TASK INSTRUCTIONS:
Put the records, beginning at the line that contains "Page size: 1654x1241." and continuing through the end of the records, into a Markdown table with the columns Row and Line. Number each line and omit blank lines.

DATA TO PROCESS:
───
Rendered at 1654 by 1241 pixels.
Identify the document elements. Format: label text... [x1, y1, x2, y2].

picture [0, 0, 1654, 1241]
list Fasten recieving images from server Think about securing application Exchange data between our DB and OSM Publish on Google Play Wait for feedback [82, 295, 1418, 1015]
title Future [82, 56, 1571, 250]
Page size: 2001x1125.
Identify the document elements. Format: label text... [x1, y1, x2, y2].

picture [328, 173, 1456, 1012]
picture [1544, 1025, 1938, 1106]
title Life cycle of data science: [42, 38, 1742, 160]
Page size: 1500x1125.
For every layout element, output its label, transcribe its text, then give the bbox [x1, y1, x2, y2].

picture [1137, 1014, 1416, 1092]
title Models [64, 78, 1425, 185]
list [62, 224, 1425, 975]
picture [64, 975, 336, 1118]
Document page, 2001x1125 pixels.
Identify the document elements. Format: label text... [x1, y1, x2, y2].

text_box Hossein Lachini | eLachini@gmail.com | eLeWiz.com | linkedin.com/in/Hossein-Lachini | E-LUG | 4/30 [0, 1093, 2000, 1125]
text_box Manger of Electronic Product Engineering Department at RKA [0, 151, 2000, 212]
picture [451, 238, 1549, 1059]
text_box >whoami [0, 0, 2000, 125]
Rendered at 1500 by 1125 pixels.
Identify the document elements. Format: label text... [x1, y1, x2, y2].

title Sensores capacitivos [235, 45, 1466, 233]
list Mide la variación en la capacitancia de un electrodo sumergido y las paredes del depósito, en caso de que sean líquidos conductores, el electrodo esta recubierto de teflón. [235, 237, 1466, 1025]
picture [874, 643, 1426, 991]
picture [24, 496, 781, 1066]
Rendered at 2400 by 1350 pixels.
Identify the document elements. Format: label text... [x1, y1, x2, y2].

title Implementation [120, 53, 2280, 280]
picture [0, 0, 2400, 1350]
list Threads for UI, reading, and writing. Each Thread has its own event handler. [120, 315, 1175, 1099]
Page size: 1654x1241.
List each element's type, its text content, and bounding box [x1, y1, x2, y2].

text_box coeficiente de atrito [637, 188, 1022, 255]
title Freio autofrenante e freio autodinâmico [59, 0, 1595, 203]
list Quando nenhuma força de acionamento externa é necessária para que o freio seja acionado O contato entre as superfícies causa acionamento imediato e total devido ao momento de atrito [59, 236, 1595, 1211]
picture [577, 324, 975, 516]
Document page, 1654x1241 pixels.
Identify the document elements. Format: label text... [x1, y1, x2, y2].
───
OUTPUT FOR THIS TASK:
| Row | Line |
|---|---|
| 1 | Page size: 1654x1241. |
| 2 | List each element's type, its text content, and bounding box [x1, y1, x2, y2]. |
| 3 | text_box coeficiente de atrito [637, 188, 1022, 255] |
| 4 | title Freio autofrenante e freio autodinâmico [59, 0, 1595, 203] |
| 5 | list Quando nenhuma força de acionamento externa é necessária para que o freio seja acionado O contato entre as superfícies causa acionamento imediato e total devido ao momento de atrito [59, 236, 1595, 1211] |
| 6 | picture [577, 324, 975, 516] |
| 7 | Document page, 1654x1241 pixels. |
| 8 | Identify the document elements. Format: label text... [x1, y1, x2, y2]. |